Webinar Recordings

What ‘matters’ actually comes to ‘matter’ in systematic reviews?

Presented By: Karin Hannes & Lynn Hendricks

What ‘matters’ actually comes to ‘matter’ in systematic reviews? The importance of ‘thing power’ as an analytical concept to synthesize qualitative research evidence on therapy compliance

The presenter for this webinar was Karin Hannes, Associate Professor in Qualitative Methodology and Meta-Synthesis, KU Leuven Faculty of Social Sciences, Leuven, Belgium. Presenting with her was Lynn Hendricks, global South doctoral scholar working on the HAART review. Lynn is affiliated to Stellenbosch University and KU Leuven University.

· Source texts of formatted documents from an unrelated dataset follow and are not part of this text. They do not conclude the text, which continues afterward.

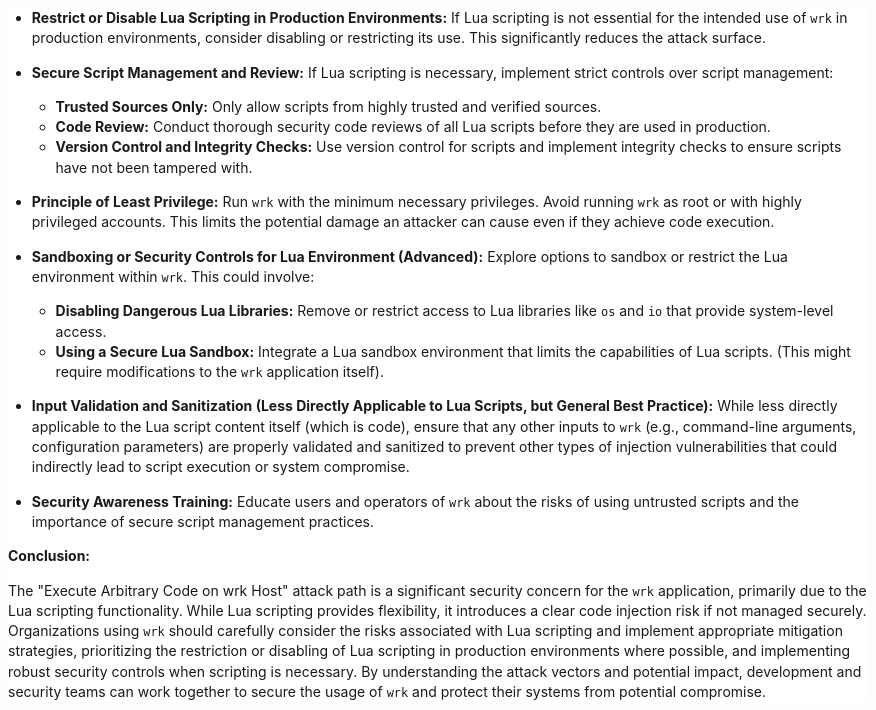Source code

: *   **Restrict or Disable Lua Scripting in Production Environments:** If Lua scripting is not essential for the intended use of `wrk` in production environments, consider disabling or restricting its use. This significantly reduces the attack surface.

*   **Secure Script Management and Review:** If Lua scripting is necessary, implement strict controls over script management:
    *   **Trusted Sources Only:**  Only allow scripts from highly trusted and verified sources.
    *   **Code Review:**  Conduct thorough security code reviews of all Lua scripts before they are used in production.
    *   **Version Control and Integrity Checks:**  Use version control for scripts and implement integrity checks to ensure scripts have not been tampered with.

*   **Principle of Least Privilege:** Run `wrk` with the minimum necessary privileges. Avoid running `wrk` as root or with highly privileged accounts. This limits the potential damage an attacker can cause even if they achieve code execution.

*   **Sandboxing or Security Controls for Lua Environment (Advanced):**  Explore options to sandbox or restrict the Lua environment within `wrk`. This could involve:
    *   **Disabling Dangerous Lua Libraries:**  Remove or restrict access to Lua libraries like `os` and `io` that provide system-level access.
    *   **Using a Secure Lua Sandbox:**  Integrate a Lua sandbox environment that limits the capabilities of Lua scripts. (This might require modifications to the `wrk` application itself).

*   **Input Validation and Sanitization (Less Directly Applicable to Lua Scripts, but General Best Practice):** While less directly applicable to the Lua script content itself (which is code), ensure that any other inputs to `wrk` (e.g., command-line arguments, configuration parameters) are properly validated and sanitized to prevent other types of injection vulnerabilities that could indirectly lead to script execution or system compromise.

*   **Security Awareness Training:** Educate users and operators of `wrk` about the risks of using untrusted scripts and the importance of secure script management practices.

**Conclusion:**

The "Execute Arbitrary Code on wrk Host" attack path is a significant security concern for the `wrk` application, primarily due to the Lua scripting functionality.  While Lua scripting provides flexibility, it introduces a clear code injection risk if not managed securely.  Organizations using `wrk` should carefully consider the risks associated with Lua scripting and implement appropriate mitigation strategies, prioritizing the restriction or disabling of Lua scripting in production environments where possible, and implementing robust security controls when scripting is necessary.  By understanding the attack vectors and potential impact, development and security teams can work together to secure the usage of `wrk` and protect their systems from potential compromise.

Transdisciplinary approaches to health care present opportunities for modern medicine to shift its focus to the overall health and wellbeing of patients. This shift opens up new ways of understanding diseases and the complex interplay between peoples living or health care environment and the bio-psycho-social (BPS) dimensions of their experiences with a particular illness. In our latest review project, we extended the BPS model commonly used as a logic framework to make sense of qualitative research evidence with a new-materialist perspective. We focused our review project on HIV perinatal infected adolescents on highly active antiretroviral therapy (HAART) in low and middle income countries. However, the new logic model we derived at and material analytical lens we propose is transferable to other review projects dealing with the complex interaction of human and non-human agents in studying health care practices.